=====Counting the characters in a Unicode string=====

//by Richard Russell, March 2010//\\ \\ //BBC BASIC for Windows// provides native support for the [[http://en.wikipedia.org/wiki/Unicode|Unicode]] Basic Multilingual Plane, allowing you to work with, output and print a wide range of foreign-language and other character sets with very little extra effort. The main [[http://www.bbcbasic.co.uk/bbcwin/manual/bbcwin2.html#utf8|Help documentation]] describes how to enable Unicode support.\\ \\  The Unicode encoding used by //BBC BASIC for Windows// is [[http://en.wikipedia.org/wiki/UTF-8|UTF-8]]. This is used in preference to other encodings (for example UTF-16) for the following reasons:

  * UTF-8 is represented as a //byte stream//, which is compatible with BBC BASIC's string variables, functions and operators.
  * Regular 7-bit ASCII text is represented identically in UTF-8 and ANSI, making it extremely easy to work with such text.
  * UTF-8 is compatible with BBC BASIC's [[http://www.bbcbasic.co.uk/bbcwin/manual/bbcwin8.html#intro8|VDU codes]]; you can mix UTF-8 text and VDU sequences in the same string and PRINT them.
  * You can embed UTF-8 text within a program as string constants or DATA statements (although they will not display as expected in the program editor); UTF-16 cannot be used in this way.
  * UTF-8 has only one version, whereas UTF-16 is byte-order dependent (it has little-endian and big-endian versions).
  * UTF-8 is the preferred Unicode encoding for emails and web pages.

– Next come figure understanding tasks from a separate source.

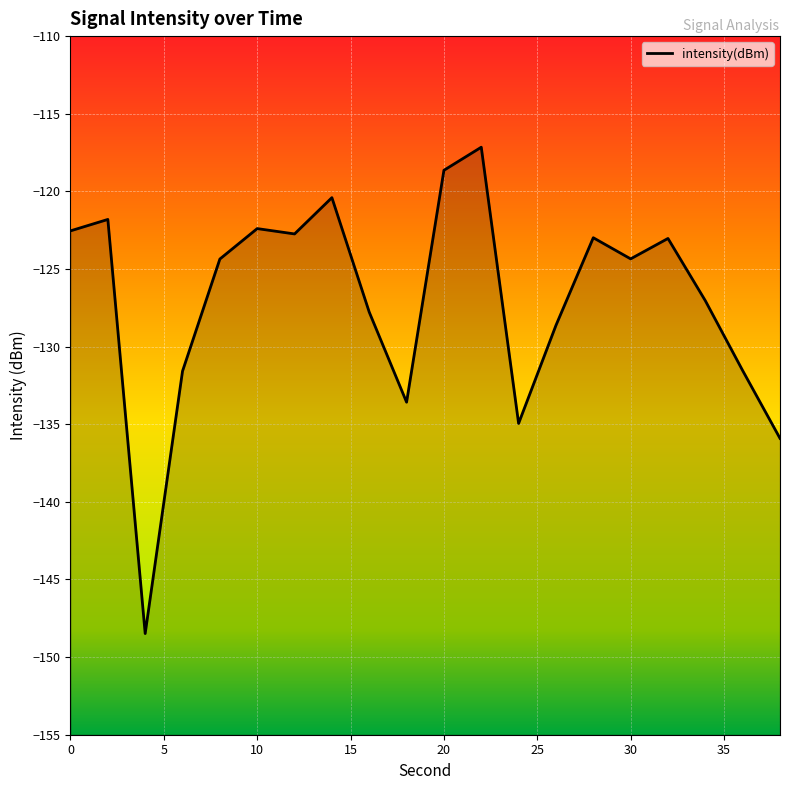

How many lines are shown in the chart?

1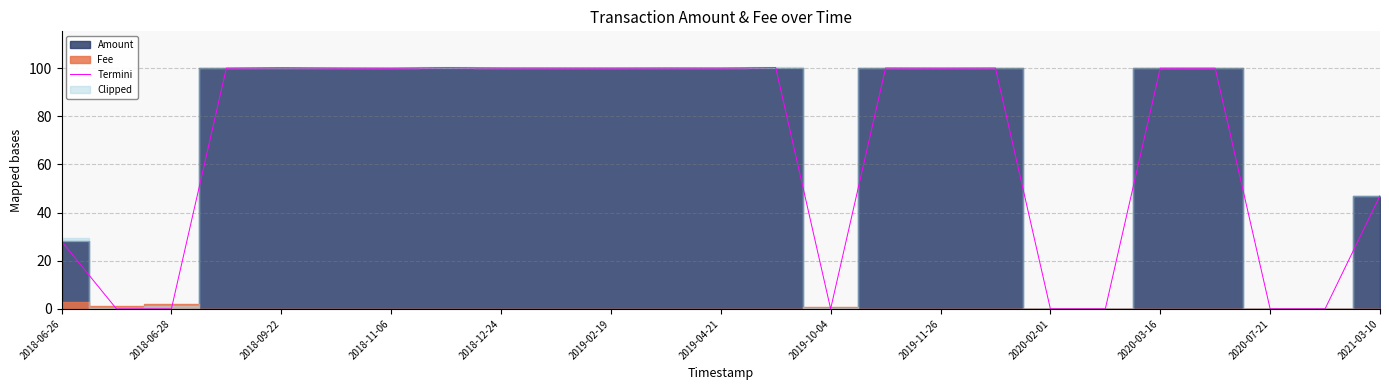

The value of Termini at 2019-04-21 is 21.2. True or false?

False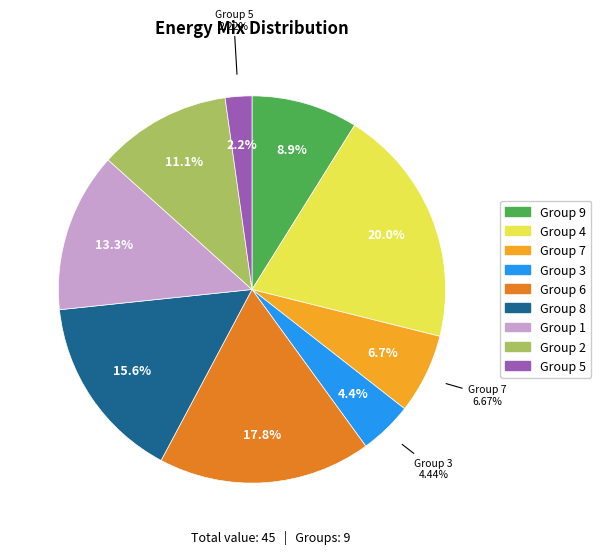

Is there any slice that represents more than half of the pie?

No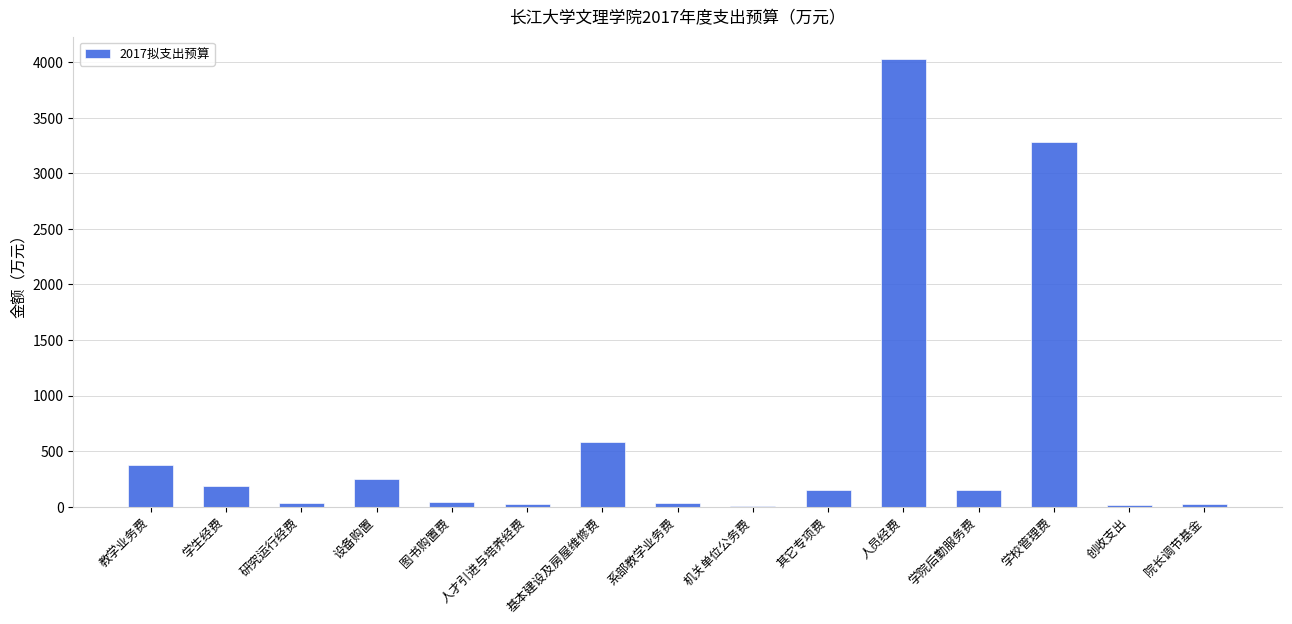

What is the sum of all values?

9165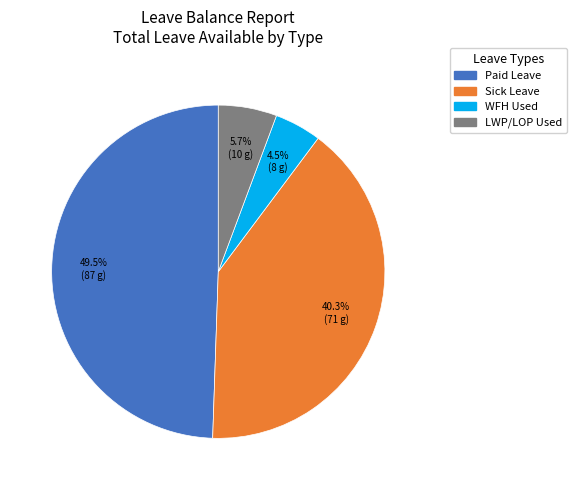

Is there a majority slice in this chart?

No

UTF-8 has only one significant disadvantage compared with UTF-16: it is a variable-length encoding. That means you cannot determine the number of characters in a string using the **LEN** function (it returns the length in bytes, not in characters). Similarly, the **COUNT** function and features that depend on it (i.e. the **WIDTH** statement and the **TAB(x)** function) won't necessarily work as expected. Note that in any case COUNT, WIDTH and TAB(x) aren't generally useful when a **proportionally spaced** font is in use.\\ \\  To overcome this disadvantage the function **FNulen** is listed below. This takes as a parameter a Unicode (UTF-8) string, and returns the length of the string in characters:

<code bb4w>
        DEF FNulen(U$)
        LOCAL L%
        CP_UTF8 = 65001
        SYS "MultiByteToWideChar", CP_UTF8, 0, U$, LEN(U$), 0, 0 TO L%
        = L%
</code>

If passed a string containing only 7-bit ASCII text, the function will return the same value as **LEN(U$)**.\\ \\  If you need to know the **extent** (that is, the physical width and height) of a Unicode (UTF-8) string, such as you might if you want to centre it on the screen or a printout, you can use the following procedure:

<code bb4w>
        DEF PROCuextent(hdc%, U$, size{})
        LOCAL L%, U%
        L% = FNulen(U$)
        DIM U% LOCAL 2*L%
        U% = (U% + 1) AND -2
        SYS "MultiByteToWideChar", CP_UTF8, 0, U$, LEN(U$), U%, L%
        SYS "GetTextExtentPoint32W", hdc%, U%, L%, size{}
        ENDPROC
</code>

If passed a string containing only 7-bit ASCII text, the procedure will return the same size as **GetTextExtentPoint32**.